Funk Dorothee, Schrenk Hans-Hermann, Frei Eva
German Cancer Research Center, Heidelberg, Germany.
Biotechniques. 2007 Aug;43(2):178, 180, 182 passim. doi: 10.2144/000112528.
Tetrazolium salts like 3-(4,5-dimethylthiazol-2-yl)-2,5-diphenyl-2H-tetrazolium bromide (MTT) or sodium 2,3-bis-(2-methoxy-4-nitro-5-sulfophenyl)-2H-tetrazolium-5-carboxanilide (XTT) that form formazans after reduction are widely used to investigate cell viability. Besides cellular enzymes, some constituents of cell media and other substances reduce tetrazolium salts, thereby interfering with these assays. We describe here that different preparations of serum albumin from bovine or human origin can lead to a concentration-dependent increase in the signals of the XTT assay; therefore leading to an overestimation of cell numbers and to an underestimation of potential cytotoxic effects of compounds to be tested. The same effect was seen in the MTT assay with human serum albumin (HSA). We demonstrate that this reductive activity cannot be inactivated by proteolytic digestion, but that it is due to the free cysteine residue in albumin, and is also observed when cysteine or glutathione (GSH) are used. Binding of N-ethylmaleimide (NEM) to the free cysteine residue leads to a decrease of the albumin interference in the XTT assay.

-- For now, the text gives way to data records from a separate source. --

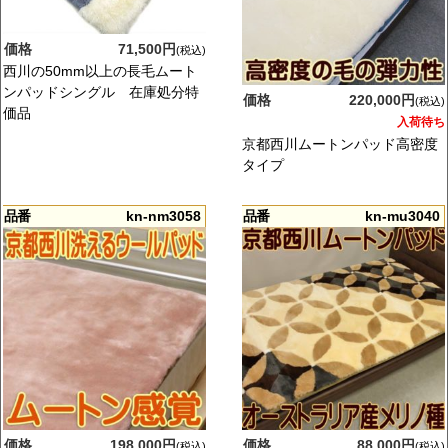
価格
71,500円
(税込)
西川の50mm以上の長毛ムート
ンパッドシングル 在庫処分特
価格
220,000円
(税込)
価品
入荷待ち
京都西川ムートンパッド高密度
タイプ
品番
kn-nm3058
品番
kn-mu3040
価格
198,000円
価格
88,000円
(税込)
(税込)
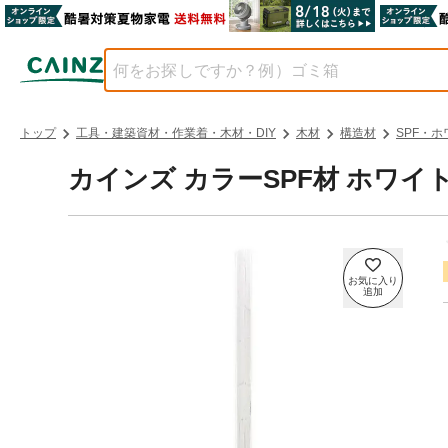
トップ
工具・建築資材・作業着・木材・DIY
木材
構造材
SPF・ホ
カインズ カラーSPF材 ホワイト 2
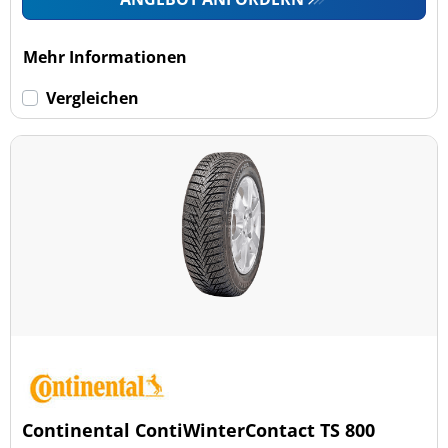
Mehr Informationen
Vergleichen
Continental ContiWinterContact TS 800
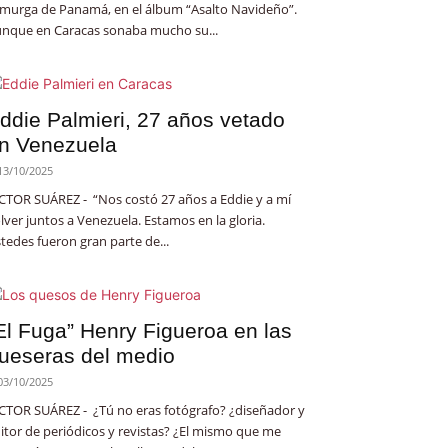
 murga de Panamá, en el álbum “Asalto Navideño”.
nque en Caracas sonaba mucho su...
ddie Palmieri, 27 años vetado
n Venezuela
13/10/2025
CTOR SUÁREZ - “Nos costó 27 años a Eddie y a mí
lver juntos a Venezuela. Estamos en la gloria.
tedes fueron gran parte de...
El Fuga” Henry Figueroa en las
ueseras del medio
03/10/2025
CTOR SUÁREZ - ¿Tú no eras fotógrafo? ¿diseñador y
itor de periódicos y revistas? ¿El mismo que me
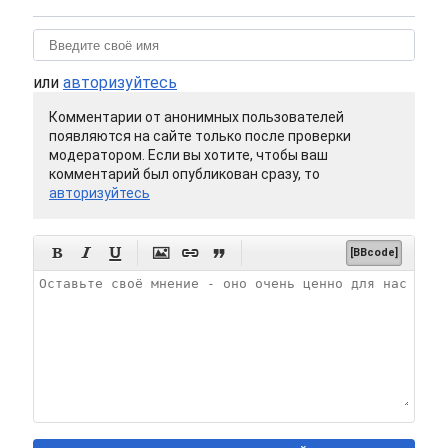
или
авторизуйтесь
Комментарии от анонимных пользователей
появляются на сайте только после проверки
модератором. Если вы хотите, чтобы ваш
комментарий был опубликован сразу, то
авторизуйтесь






[BBcode]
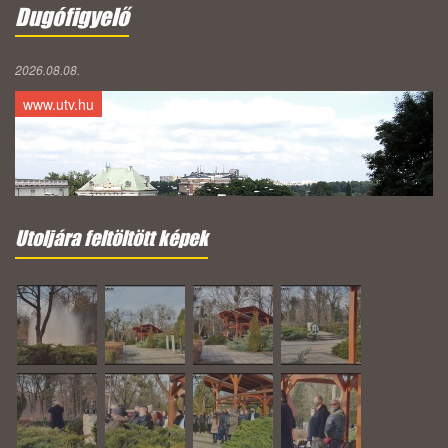
Dugófigyelő
2026.08.08.
www.utv.hu
Utoljára feltöltött képek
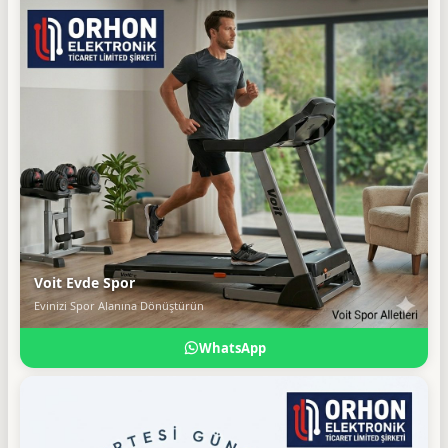
Voit Evde Spor
Evinizi Spor Alanına Dönüştürün
WhatsApp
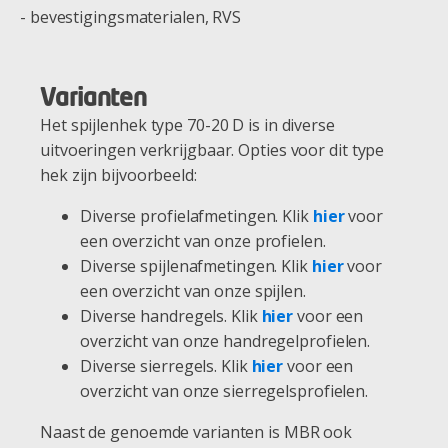
- bevestigingsmaterialen, RVS
Varianten
Het spijlenhek type 70-20 D is in diverse
uitvoeringen verkrijgbaar. Opties voor dit type
hek zijn bijvoorbeeld:
Diverse profielafmetingen. Klik
hier
voor
een overzicht van onze profielen.
Diverse spijlenafmetingen. Klik
hier
voor
een overzicht van onze spijlen.
Diverse handregels. Klik
hier
voor een
overzicht van onze handregelprofielen.
Diverse sierregels. Klik
hier
voor een
overzicht van onze sierregelsprofielen.
Naast de genoemde varianten is MBR ook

像3-(4,5-二甲基噻唑-2-基)-2,5-二苯基-2H-四唑溴盐(MTT)或2,3-双-(2-甲氧基-4-硝基-5-磺基苯基)-2H-四唑-5-羧基苯胺钠盐(XTT)这样在还原后形成甲臜的四唑盐被广泛用于研究细胞活力。除了细胞内的酶之外,细胞培养基的一些成分以及其他物质也会还原四唑盐,从而干扰这些检测。我们在此描述,来自牛源或人源的不同血清白蛋白制剂可导致XTT检测信号呈浓度依赖性增加;因此导致对细胞数量的高估以及对受试化合物潜在细胞毒性作用的低估。在使用人血清白蛋白(HSA)的MTT检测中也观察到了同样的效应。我们证明这种还原活性不能通过蛋白水解消化使其失活,而是由于白蛋白中的游离半胱氨酸残基,并且当使用半胱氨酸或谷胱甘肽(GSH)时也会观察到这种现象。N-乙基马来酰亚胺(NEM)与游离半胱氨酸残基结合会导致白蛋白对XTT检测的干扰降低。